DATA FOR THIS EXERCISE ::
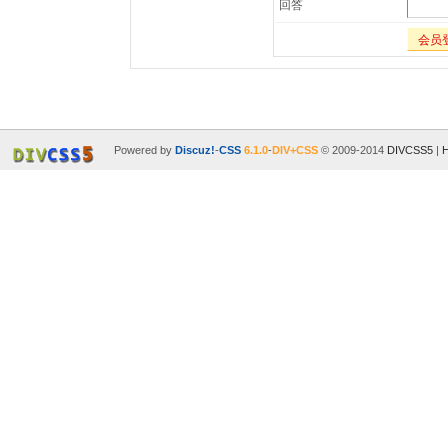
回答
会员
Powered by
Discuz!
-
CSS
6.1.0
-
DIV+CSS
© 2009-2014
DIVCSS5
|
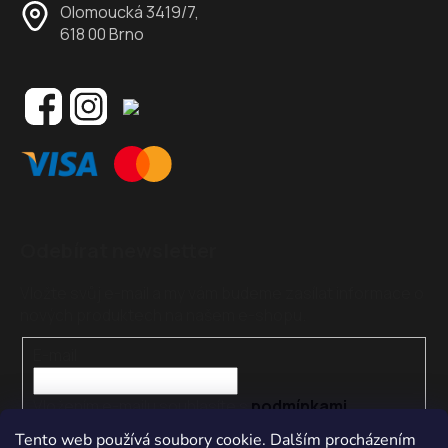
Olomoucká 3419/7,
618 00 Brno
Odebírat newsletter
Vložte svůj e-mail a my vám budeme zasílat informace o
nových produktech na našem e-shopu.
E-mail
Vložením e-mailu souhlasíte s
podmínkami
ochrany osobních údajů
Tento web používá soubory cookie. Dalším procházením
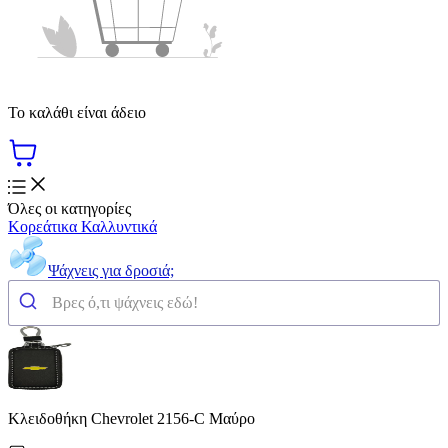
Το καλάθι είναι άδειο
Όλες οι κατηγορίες
Κορεάτικα Καλλυντικά
Ψάχνεις για δροσιά;
Κλειδοθήκη Chevrolet 2156-C Μαύρο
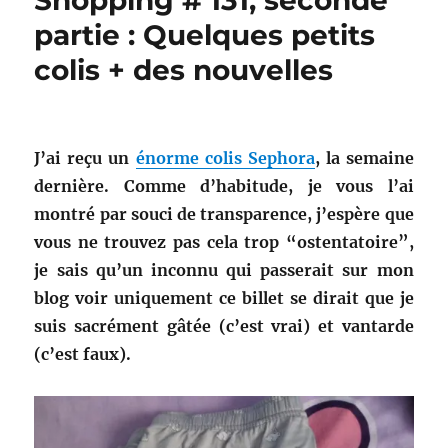
Shopping # 131, seconde
partie : Quelques petits
colis + des nouvelles
J’ai reçu un
énorme colis Sephora
, la semaine
dernière. Comme d’habitude, je vous l’ai
montré par souci de transparence, j’espère que
vous ne trouvez pas cela trop “ostentatoire”,
je sais qu’un inconnu qui passerait sur mon
blog voir uniquement ce billet se dirait que je
suis sacrément gâtée (c’est vrai) et vantarde
(c’est faux).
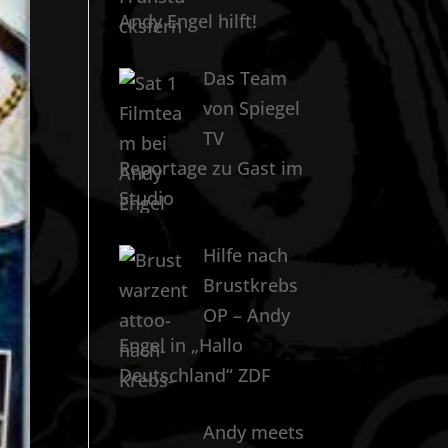
Andy Engel hilft!
Das Team
von Spiegel
TV
Reportage zu Gast im
Studio
Hilfe nach
Brustkrebs
OP – Andy
Engel in „Hallo
Deutschland“ ZDF
Andy meets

WORK ORDER :: Please repeat the entries exactly. Do not include the pictures.

RESPONSE TO THE TASK ::
回答
会员
Powered by
Discuz!
-
CSS
6.1.0
-
DIV+CSS
© 2009-2014
DIVCSS5
|
Olomoucká 3419/7,
618 00 Brno
Odebírat newsletter
Vložte svůj e-mail a my vám budeme zasílat informace o
nových produktech na našem e-shopu.
E-mail
Vložením e-mailu souhlasíte s
podmínkami
ochrany osobních údajů
Tento web používá soubory cookie. Dalším procházením
Το καλάθι είναι άδειο
Όλες οι κατηγορίες
Κορεάτικα Καλλυντικά
Ψάχνεις για δροσιά;
Κλειδοθήκη Chevrolet 2156-C Μαύρο
Shopping # 131, seconde
partie : Quelques petits
colis + des nouvelles
J’ai reçu un
énorme colis Sephora
, la semaine
dernière. Comme d’habitude, je vous l’ai
montré par souci de transparence, j’espère que
vous ne trouvez pas cela trop “ostentatoire”,
je sais qu’un inconnu qui passerait sur mon
blog voir uniquement ce billet se dirait que je
suis sacrément gâtée (c’est vrai) et vantarde
(c’est faux).
Andy Engel hilft!
Das Team
von Spiegel
TV
Reportage zu Gast im
Studio
Hilfe nach
Brustkrebs
OP – Andy
Engel in „Hallo
Deutschland“ ZDF
Andy meets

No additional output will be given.